Among the take-aways from the article:
- The emergence of the private sector’s involvement in geoengineering schemes, including companies e.g. Climos and Planktos seeking to ultimately obtain credits for ocean iron fertilization, has raised the specter of “unregulated commercial scale-up;” a concern highlighted by a U.S. Securities and Exchange Commission investigation of the Pennsylvania-based Mantria Corporation, which the SEC has charged with operating a $30 million Ponzi scheme in inducing people to invest in biochar sequestration;
- Deployment of geoengineering might be justified if the climate system crossed a tipping point, e.g. massive releases of methane from Arctic permafrost. Moreover, another rationale for engaging in research in this context is that if a major State decided to deploy a geoengineering scheme out of desperation or out of cost considerations, the international community would be compelled to “fall back on a moral argument” if such research had not been conducted;
- While the United Nations Framework Convention on Climate Change may be the logical regime to regulate geoengineering, negotiations could be extremely protracted; which could result in unregulated activities for a long time, or a moratorium until the regime could be set in place, both potentially undesirable scenarios;
- There are a number of other regimes that might play a regulatory role,including the 1967 Outer Space Treaty, the Montreal Protocol, the UN Convention on Long-Range Transboundary Air Pollution and the Environmental Modification Convention. However, since none of these treaties were designed to regulate geoengineering, there is a threat of a “governance trap,” i.e. lock in into a less than ideal regulatory approach.

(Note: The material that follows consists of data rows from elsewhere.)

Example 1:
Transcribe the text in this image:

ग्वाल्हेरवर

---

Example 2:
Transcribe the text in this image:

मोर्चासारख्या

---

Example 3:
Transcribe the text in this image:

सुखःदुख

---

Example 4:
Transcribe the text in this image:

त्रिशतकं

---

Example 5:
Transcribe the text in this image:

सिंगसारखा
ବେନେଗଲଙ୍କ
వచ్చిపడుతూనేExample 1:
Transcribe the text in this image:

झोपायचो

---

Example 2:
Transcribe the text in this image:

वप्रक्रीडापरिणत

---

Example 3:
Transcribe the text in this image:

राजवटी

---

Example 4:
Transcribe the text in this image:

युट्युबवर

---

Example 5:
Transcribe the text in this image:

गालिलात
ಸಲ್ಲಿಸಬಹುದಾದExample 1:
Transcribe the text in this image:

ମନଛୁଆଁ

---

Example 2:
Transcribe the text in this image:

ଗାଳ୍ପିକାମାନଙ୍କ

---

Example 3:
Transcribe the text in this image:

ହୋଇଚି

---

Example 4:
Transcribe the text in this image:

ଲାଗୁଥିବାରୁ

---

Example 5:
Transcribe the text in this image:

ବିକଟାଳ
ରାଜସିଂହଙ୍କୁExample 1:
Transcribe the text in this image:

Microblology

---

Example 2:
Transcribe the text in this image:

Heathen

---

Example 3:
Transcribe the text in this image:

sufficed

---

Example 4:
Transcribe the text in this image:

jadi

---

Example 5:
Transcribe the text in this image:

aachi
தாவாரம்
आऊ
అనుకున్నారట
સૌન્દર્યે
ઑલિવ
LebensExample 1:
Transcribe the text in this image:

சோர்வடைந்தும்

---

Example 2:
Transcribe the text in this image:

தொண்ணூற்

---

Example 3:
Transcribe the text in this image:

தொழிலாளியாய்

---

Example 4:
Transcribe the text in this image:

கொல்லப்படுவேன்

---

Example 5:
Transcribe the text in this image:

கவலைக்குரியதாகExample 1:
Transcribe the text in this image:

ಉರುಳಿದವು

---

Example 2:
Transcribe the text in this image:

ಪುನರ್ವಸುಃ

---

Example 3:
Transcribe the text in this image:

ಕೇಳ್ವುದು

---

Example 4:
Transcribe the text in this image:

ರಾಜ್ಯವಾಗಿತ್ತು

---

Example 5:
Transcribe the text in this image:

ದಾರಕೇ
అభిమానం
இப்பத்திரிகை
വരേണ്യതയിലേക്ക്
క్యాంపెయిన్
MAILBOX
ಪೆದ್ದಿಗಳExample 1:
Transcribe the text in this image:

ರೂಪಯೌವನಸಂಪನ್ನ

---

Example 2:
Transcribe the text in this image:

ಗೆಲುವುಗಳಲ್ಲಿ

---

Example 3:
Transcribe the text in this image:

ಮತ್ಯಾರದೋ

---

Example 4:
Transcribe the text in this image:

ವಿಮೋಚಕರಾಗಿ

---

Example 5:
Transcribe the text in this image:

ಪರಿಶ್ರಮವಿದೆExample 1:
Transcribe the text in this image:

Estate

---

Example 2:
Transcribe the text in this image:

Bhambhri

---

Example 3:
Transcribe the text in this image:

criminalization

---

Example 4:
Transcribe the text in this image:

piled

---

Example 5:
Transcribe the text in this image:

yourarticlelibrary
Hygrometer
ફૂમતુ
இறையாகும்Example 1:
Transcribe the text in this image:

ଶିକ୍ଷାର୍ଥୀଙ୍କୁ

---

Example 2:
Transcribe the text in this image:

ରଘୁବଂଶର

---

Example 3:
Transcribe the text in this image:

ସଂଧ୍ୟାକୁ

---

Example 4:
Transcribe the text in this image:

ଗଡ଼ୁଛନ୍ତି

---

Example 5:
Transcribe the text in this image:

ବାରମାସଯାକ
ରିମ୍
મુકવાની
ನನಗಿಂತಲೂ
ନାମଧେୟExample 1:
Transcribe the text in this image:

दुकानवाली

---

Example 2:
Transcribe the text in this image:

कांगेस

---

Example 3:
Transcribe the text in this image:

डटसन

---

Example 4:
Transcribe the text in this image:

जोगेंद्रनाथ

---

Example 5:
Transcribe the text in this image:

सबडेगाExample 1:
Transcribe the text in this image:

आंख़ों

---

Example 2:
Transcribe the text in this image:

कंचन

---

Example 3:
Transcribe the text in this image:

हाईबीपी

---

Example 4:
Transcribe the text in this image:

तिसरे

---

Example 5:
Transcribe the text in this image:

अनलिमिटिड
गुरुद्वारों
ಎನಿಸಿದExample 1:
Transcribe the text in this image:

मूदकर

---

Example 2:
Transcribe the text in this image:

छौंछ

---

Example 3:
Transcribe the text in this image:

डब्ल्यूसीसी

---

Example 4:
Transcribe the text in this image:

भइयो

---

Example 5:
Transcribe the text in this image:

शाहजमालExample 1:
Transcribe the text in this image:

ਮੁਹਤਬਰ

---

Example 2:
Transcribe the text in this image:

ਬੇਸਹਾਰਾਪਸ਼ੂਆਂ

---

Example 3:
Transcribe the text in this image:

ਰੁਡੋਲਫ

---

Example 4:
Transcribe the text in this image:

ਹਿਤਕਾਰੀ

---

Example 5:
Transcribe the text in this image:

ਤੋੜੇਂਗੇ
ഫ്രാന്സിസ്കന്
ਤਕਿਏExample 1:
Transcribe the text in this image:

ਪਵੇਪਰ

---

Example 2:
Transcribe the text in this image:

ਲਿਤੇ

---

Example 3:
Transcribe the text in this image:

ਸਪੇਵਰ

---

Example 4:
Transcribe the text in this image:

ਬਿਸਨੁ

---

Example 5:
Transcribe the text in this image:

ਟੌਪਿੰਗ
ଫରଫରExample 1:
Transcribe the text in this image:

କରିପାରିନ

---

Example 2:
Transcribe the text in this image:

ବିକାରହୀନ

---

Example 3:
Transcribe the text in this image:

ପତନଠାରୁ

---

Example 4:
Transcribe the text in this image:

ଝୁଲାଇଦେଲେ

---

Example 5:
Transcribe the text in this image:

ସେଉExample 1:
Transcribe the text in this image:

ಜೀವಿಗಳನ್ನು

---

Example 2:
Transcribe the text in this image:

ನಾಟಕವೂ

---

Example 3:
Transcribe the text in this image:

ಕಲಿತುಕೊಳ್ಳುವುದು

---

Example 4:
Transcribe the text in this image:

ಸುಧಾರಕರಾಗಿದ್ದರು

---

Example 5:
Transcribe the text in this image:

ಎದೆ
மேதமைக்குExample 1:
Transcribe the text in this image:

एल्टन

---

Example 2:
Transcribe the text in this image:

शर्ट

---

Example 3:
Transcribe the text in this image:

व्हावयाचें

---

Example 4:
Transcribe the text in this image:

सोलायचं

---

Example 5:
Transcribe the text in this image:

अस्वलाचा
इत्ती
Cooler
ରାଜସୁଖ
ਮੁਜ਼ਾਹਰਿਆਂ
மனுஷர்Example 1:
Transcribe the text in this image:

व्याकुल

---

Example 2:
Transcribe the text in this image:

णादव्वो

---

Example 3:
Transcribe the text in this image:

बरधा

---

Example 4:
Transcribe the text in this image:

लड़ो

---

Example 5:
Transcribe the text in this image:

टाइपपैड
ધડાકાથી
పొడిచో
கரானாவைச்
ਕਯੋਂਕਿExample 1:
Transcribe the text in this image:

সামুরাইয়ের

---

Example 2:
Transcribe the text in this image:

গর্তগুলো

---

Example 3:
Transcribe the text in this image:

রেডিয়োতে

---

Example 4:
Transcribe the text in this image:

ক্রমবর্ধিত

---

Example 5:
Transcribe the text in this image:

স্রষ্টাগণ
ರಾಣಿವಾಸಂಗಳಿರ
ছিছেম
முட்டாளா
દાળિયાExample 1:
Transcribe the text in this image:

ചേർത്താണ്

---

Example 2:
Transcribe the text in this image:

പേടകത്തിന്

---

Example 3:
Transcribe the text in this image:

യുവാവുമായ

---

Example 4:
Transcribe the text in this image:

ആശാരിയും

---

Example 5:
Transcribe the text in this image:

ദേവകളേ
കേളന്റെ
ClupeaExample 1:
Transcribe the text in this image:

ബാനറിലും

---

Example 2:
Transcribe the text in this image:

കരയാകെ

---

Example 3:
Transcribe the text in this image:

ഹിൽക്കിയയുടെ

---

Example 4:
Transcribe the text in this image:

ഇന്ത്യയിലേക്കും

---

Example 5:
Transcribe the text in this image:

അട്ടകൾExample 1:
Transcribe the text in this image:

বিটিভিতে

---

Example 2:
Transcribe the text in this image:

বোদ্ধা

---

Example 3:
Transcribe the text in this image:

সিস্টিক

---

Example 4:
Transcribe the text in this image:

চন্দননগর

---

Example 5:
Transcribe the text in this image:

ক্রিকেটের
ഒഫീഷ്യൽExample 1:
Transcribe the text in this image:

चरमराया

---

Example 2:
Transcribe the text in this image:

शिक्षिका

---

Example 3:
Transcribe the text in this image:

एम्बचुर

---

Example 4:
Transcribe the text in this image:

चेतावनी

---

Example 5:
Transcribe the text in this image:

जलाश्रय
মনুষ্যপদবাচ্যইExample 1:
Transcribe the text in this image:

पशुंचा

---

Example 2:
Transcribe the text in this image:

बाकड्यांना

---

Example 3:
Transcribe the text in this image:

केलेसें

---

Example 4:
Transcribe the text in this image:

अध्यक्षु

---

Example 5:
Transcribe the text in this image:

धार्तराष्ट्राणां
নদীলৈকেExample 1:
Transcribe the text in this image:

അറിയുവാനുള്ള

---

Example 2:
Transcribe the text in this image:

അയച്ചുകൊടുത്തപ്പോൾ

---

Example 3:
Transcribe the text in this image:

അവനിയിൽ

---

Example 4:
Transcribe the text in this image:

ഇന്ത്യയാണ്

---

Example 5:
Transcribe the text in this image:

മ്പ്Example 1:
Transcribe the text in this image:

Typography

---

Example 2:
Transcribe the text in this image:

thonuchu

The article also does a good job of summarizing current regulatory efforts under the Convention on Biological Diversity and the London Convention, as well as self-governance efforts.
Among the discussion questions that this article might generate:
- Would it be problematic to have a number of regimes potentially exerting regulatory control over geoengineering? If yes, are there international legal constructs that could limit jurisdiction to one or more regimes?;
- Do certain geoengineering schemes invoke more concern in terms of potential transboundary effects or unchecked commercial activities?
- What components should be included in an international regulatory framework for geoengineering?